[Sca-cooks] OK, since we're all kids burning food, here's another one...

Phil Troy / G. Tacitus Adamantius adamantius.magister at verizon.net
Tue Aug 29 10:51:37 PDT 2006


On Aug 29, 2006, at 1:33 PM, Saint Phlip wrote:

> On 8/29/06, Phil Troy / G. Tacitus Adamantius
>
>> Incidentally, you could do all sorts of cool and highly dangerous
>> stuff in big cities, once upon a time, back when people had common
>> sense, took responsibility for their own screw-ups, and fun was
>> legal. Some of these hijinks included fire use of some (theoretically
>> benign) form, and apparently people used to cook over open fires on
>> city streets somewhat more often than they do now.
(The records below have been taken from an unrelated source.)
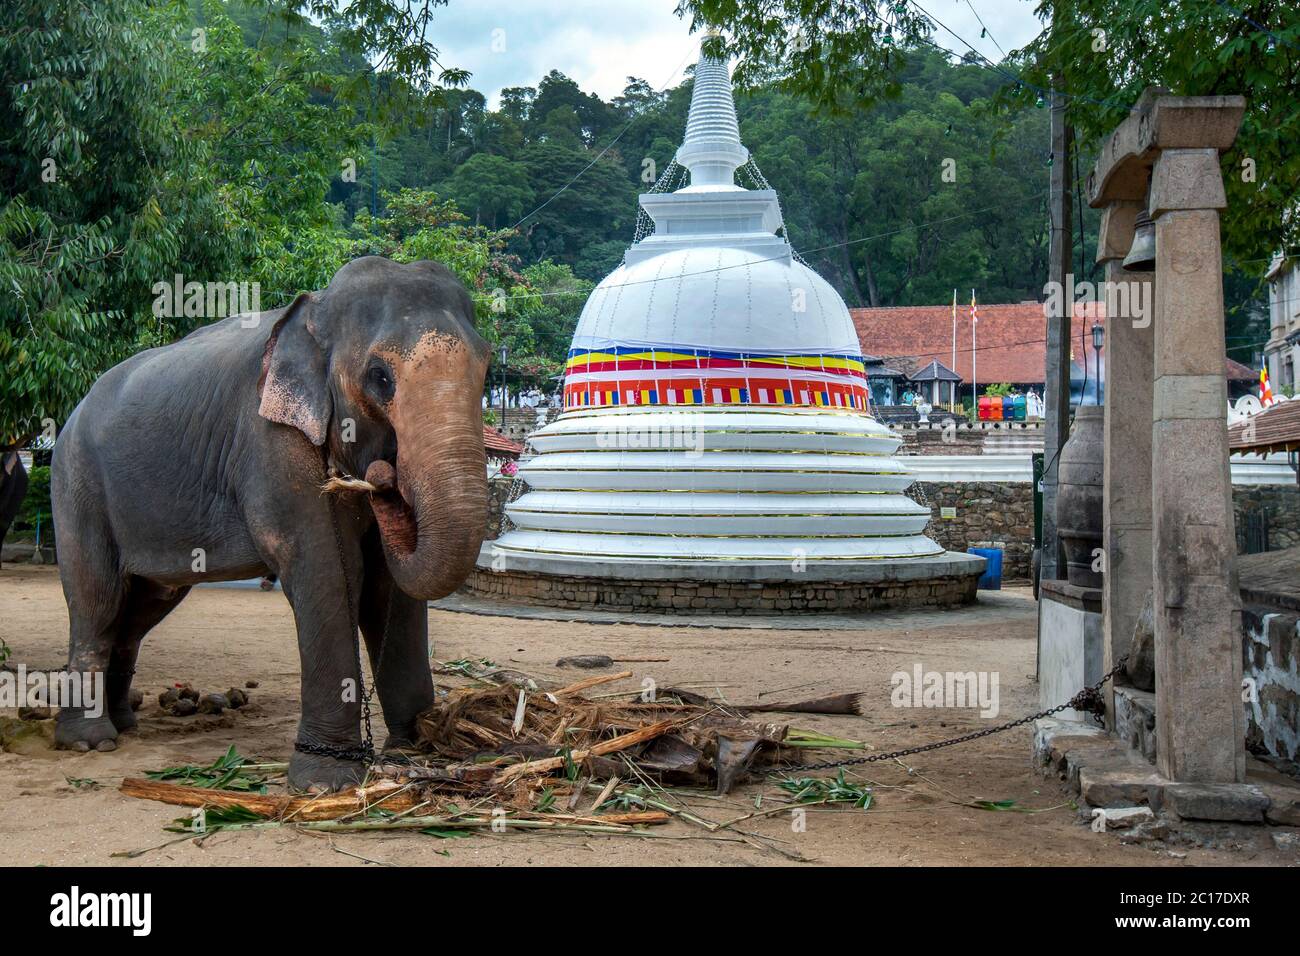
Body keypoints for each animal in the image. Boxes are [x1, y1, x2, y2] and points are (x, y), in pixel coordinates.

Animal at [50, 257, 490, 790]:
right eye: (380, 377)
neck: (315, 314)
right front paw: (324, 782)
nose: (384, 478)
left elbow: (390, 590)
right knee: (98, 598)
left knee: (141, 609)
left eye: (487, 367)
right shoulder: (273, 446)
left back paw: (124, 726)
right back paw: (90, 742)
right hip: (76, 484)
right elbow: (328, 573)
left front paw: (415, 752)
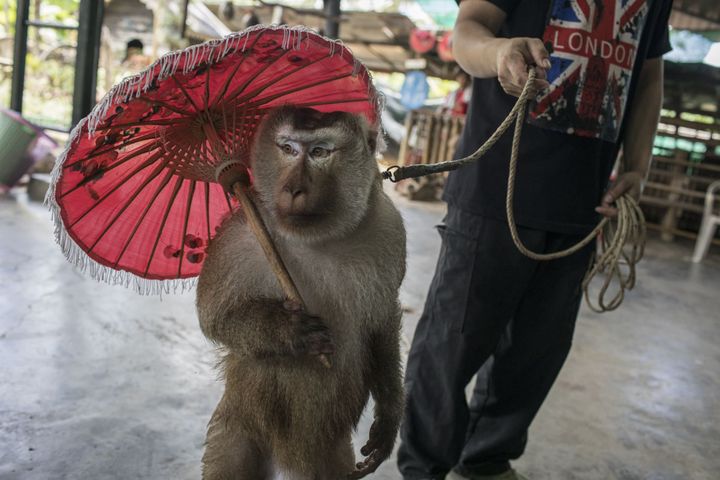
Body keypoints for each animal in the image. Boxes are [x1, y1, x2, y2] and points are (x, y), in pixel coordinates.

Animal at [195, 106, 404, 480]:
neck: (318, 238)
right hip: (238, 422)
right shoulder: (238, 236)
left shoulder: (388, 229)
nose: (293, 188)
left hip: (329, 456)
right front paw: (287, 330)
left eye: (319, 152)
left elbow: (382, 320)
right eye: (288, 149)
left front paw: (389, 417)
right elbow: (214, 316)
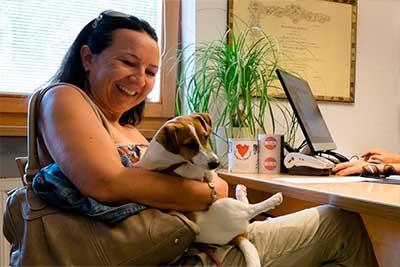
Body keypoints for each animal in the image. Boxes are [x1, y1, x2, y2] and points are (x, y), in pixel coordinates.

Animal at [133, 113, 282, 267]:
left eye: (205, 136)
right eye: (190, 144)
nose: (216, 163)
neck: (171, 158)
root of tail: (236, 237)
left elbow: (211, 175)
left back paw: (240, 191)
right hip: (227, 206)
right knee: (250, 209)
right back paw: (274, 199)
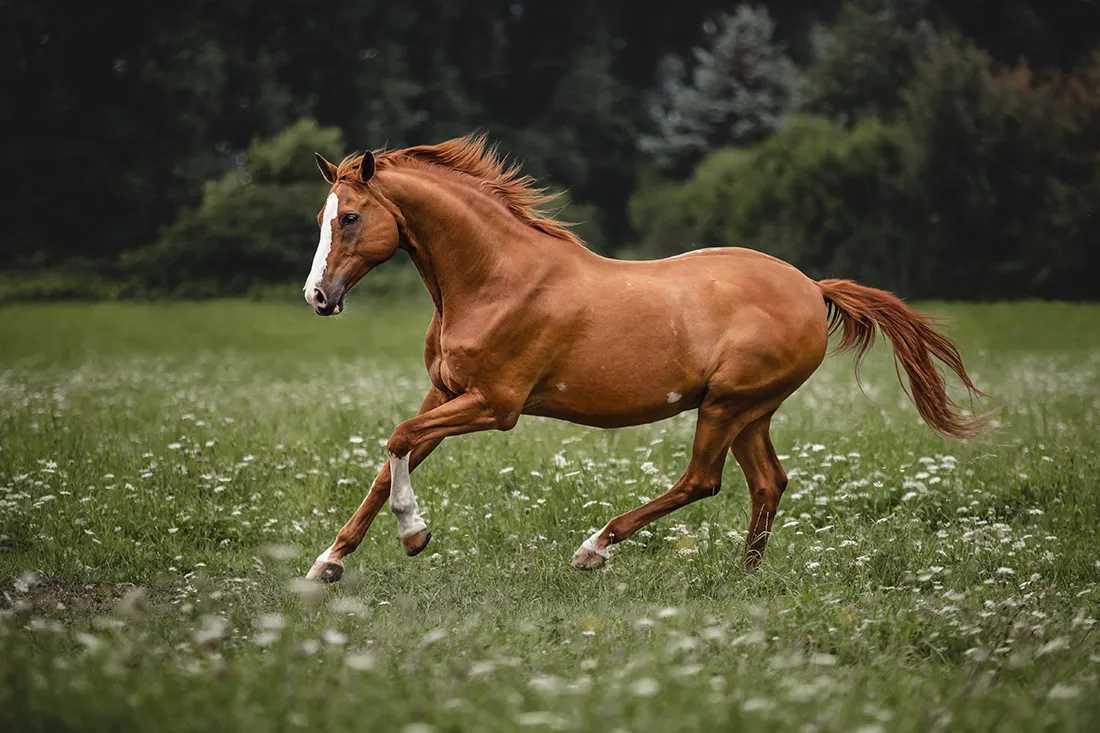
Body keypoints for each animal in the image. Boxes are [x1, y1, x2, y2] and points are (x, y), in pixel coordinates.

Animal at [301, 134, 990, 581]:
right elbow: (392, 459)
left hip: (727, 405)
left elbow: (397, 438)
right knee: (768, 481)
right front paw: (327, 563)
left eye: (352, 217)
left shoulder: (495, 406)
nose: (316, 297)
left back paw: (594, 549)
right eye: (322, 217)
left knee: (703, 480)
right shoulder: (446, 393)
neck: (495, 279)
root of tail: (812, 288)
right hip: (751, 412)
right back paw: (743, 579)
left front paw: (414, 535)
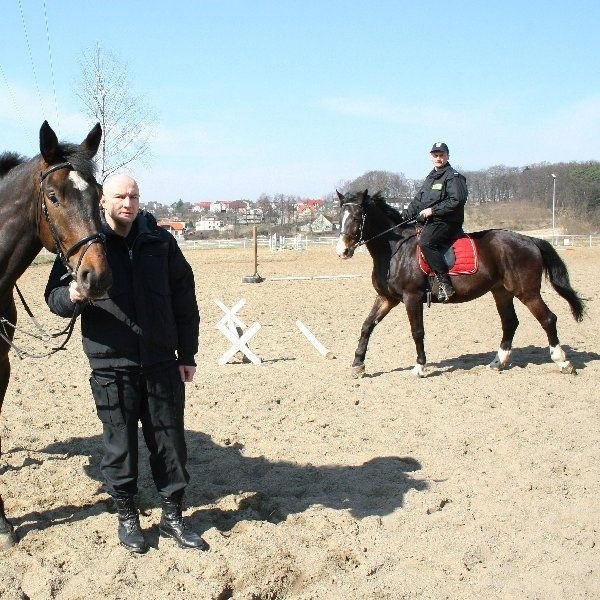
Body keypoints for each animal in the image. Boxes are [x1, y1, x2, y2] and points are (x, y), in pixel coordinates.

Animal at [336, 192, 584, 378]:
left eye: (357, 218)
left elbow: (417, 331)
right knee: (510, 323)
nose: (342, 251)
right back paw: (498, 362)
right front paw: (358, 365)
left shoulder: (411, 297)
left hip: (527, 292)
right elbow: (367, 325)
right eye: (340, 217)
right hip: (501, 292)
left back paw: (563, 362)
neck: (395, 250)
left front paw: (420, 366)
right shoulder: (387, 298)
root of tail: (530, 240)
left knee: (548, 319)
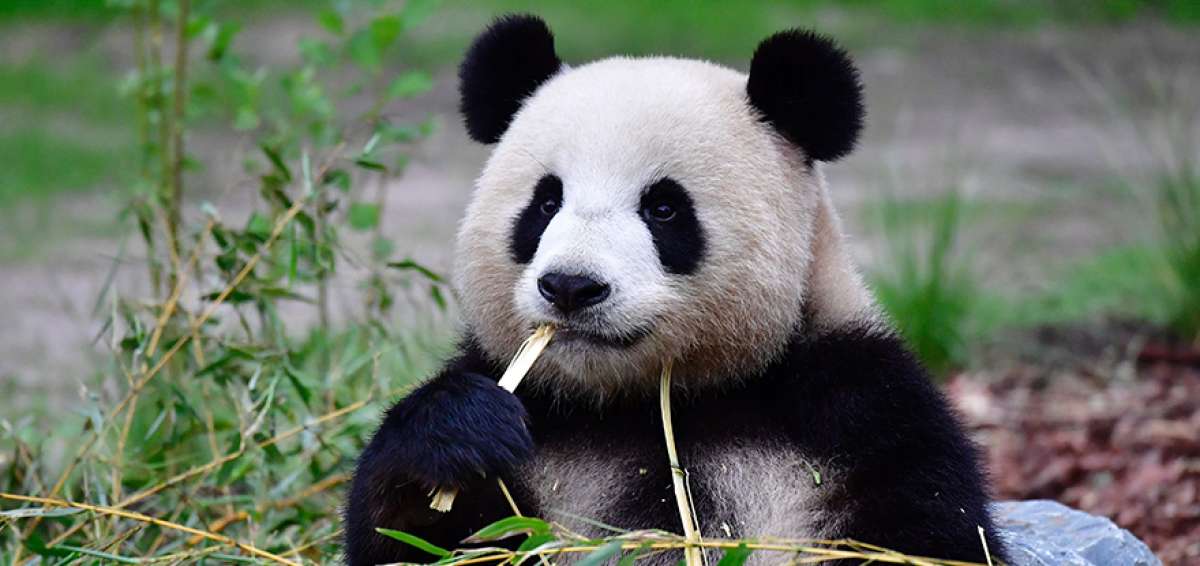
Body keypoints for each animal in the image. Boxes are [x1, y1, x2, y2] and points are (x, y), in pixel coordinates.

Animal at [345, 14, 1006, 565]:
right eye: (546, 202)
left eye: (663, 208)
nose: (571, 286)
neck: (647, 401)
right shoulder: (535, 421)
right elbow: (422, 540)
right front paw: (457, 431)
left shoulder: (859, 414)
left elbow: (932, 533)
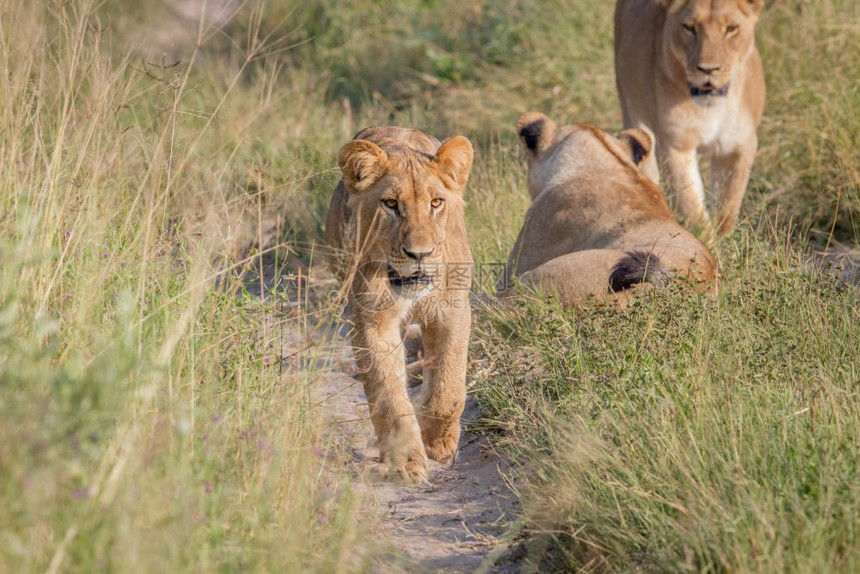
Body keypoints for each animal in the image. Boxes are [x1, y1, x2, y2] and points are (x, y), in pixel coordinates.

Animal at [326, 127, 474, 486]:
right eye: (391, 204)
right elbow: (388, 394)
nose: (420, 254)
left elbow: (448, 388)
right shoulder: (371, 321)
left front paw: (438, 443)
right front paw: (405, 463)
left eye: (436, 203)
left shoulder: (453, 311)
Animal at [612, 0, 764, 238]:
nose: (708, 69)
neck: (711, 107)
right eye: (689, 28)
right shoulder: (677, 146)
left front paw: (722, 237)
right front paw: (706, 242)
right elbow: (692, 207)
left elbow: (728, 204)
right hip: (633, 110)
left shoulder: (740, 145)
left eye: (731, 29)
There was a well-
>> known NY gangster and Tammany thug at the turn of the 20th century
>> named Chuck Connors (not the "Rifleman" star) who, even after he
>> became quite a wealthy man, would still enjoy a chuck steak cooked
>> over an open fire of scrap lumber at the side of the street, for old
>> times' sake, and this was said the be the source of his nickname.
>>
>> Adamantius
>
> Well, Adamantius, one reason nowadays not to cook anywhere, including
> on city streets, using scrap lumber, is that most lumber nowadays id
> treated for rot-and-what-not resistance, and the treatments, when
> burned tend to give off lovely chemicals like cyanide- not exactly my
> preferred seasoning for a cook-out. And a lot of wood today is
> plywood, or else pressed chip board, and Heaven only knows what's in
> the various glues they use....

Yes, but the question is, did you do these things before I was born,  
at any time between the 1880's and the 1920's, say... ;-)

I hear that today, now that good, clean, dangerous fun has been  
outlawed, all the young shavers can get into is relatively safe stuff  
like filling lawn and leaf bags with oxy-acetylene. Shocking, eh? <g>

Incidentally, I've done a little Web searching, and run across a  
total of one other reference there to toasting Mickeys (Brooklyn,  
1940's, bonfire) and in addition, my mom (b. 1918) remembers this as  
something one did in a regular fire, and not in a tin can.